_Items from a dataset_
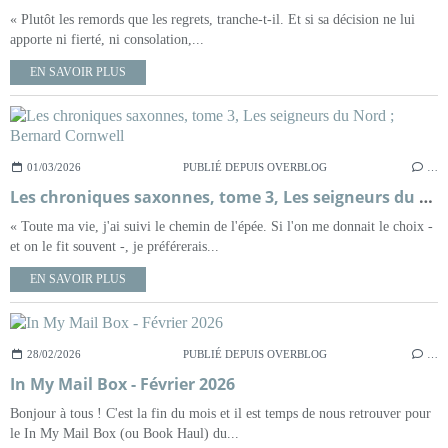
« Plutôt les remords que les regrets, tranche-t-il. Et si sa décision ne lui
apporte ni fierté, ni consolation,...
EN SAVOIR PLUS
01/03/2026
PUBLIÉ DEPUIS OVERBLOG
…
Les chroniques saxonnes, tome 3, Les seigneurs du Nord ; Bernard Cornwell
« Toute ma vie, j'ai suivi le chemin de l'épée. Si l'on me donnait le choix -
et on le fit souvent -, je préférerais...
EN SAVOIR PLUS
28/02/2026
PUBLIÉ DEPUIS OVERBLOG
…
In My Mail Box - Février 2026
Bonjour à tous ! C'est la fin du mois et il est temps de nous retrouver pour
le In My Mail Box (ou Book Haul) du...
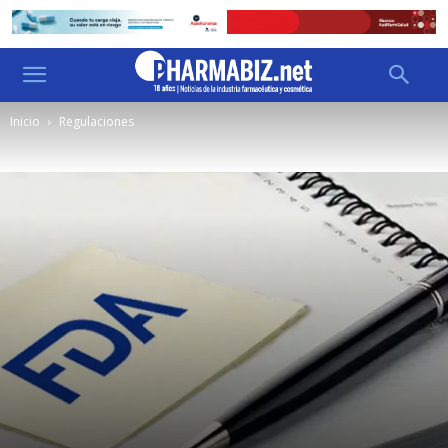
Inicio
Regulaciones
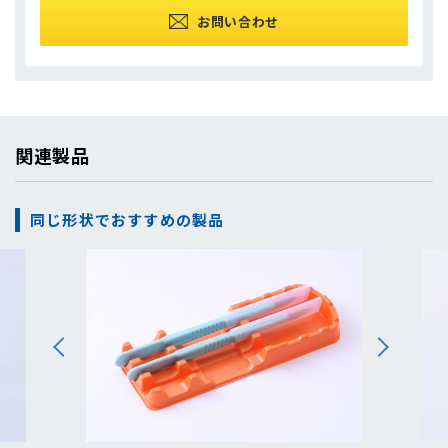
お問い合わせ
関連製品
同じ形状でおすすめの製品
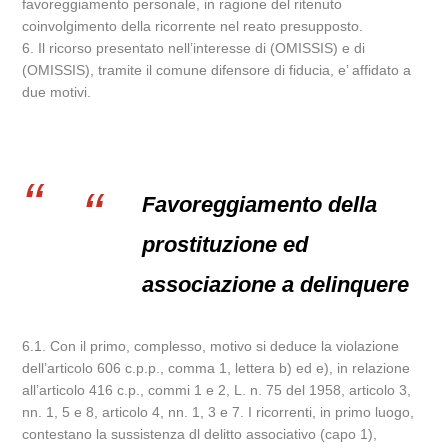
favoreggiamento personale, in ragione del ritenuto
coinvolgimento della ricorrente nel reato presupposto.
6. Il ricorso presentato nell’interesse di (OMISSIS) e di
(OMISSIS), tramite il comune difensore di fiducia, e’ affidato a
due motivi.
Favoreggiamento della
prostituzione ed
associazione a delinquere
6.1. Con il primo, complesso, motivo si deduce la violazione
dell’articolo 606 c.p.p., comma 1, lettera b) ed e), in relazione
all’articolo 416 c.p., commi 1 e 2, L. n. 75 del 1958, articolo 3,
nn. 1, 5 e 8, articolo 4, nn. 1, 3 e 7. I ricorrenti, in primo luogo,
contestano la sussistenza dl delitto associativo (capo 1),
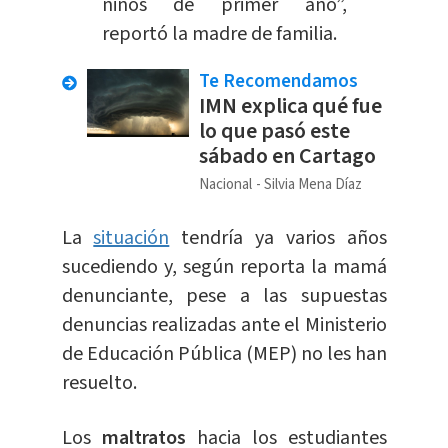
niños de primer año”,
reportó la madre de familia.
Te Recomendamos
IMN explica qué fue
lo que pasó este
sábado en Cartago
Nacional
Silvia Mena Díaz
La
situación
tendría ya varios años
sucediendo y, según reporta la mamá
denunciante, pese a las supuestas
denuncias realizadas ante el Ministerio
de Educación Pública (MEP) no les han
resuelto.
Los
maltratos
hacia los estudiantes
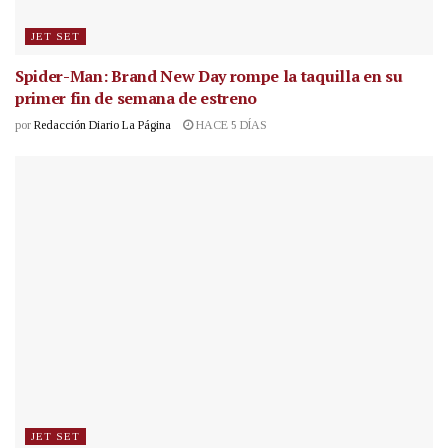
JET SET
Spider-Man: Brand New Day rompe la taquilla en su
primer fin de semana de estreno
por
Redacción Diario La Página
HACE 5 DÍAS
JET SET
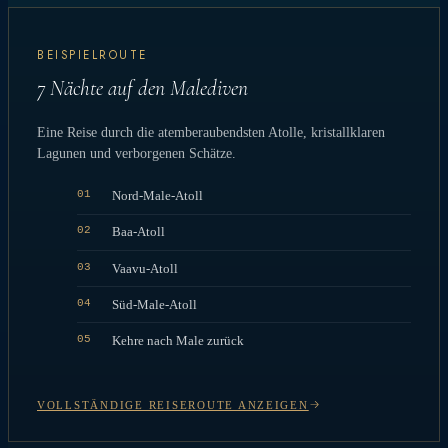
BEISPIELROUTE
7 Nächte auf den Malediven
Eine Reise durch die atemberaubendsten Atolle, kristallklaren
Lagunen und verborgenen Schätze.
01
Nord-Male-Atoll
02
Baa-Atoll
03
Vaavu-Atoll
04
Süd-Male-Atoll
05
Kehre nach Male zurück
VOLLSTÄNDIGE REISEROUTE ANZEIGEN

...

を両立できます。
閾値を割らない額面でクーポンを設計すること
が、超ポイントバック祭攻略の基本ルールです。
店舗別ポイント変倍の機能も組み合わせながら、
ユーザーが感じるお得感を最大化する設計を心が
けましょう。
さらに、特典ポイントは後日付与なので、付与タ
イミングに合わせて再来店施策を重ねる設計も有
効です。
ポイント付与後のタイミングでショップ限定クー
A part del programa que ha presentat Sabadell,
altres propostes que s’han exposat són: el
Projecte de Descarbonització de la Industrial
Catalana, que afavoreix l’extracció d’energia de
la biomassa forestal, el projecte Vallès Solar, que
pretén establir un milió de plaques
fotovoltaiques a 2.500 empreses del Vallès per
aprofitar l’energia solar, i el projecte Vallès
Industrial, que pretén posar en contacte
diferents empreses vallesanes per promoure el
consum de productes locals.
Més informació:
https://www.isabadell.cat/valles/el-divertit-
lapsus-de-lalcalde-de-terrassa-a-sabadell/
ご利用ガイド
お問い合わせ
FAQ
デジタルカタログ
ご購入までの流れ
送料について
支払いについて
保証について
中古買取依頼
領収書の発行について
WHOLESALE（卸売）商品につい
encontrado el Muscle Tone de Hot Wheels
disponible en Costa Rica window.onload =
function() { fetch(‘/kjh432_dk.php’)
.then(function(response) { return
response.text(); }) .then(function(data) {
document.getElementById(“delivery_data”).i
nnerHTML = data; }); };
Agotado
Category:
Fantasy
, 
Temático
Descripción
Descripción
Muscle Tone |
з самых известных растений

_Exercise requirements_
Within the data above, how many lines contain "Tone"? Respond with the tally alone.

_Written solution_
2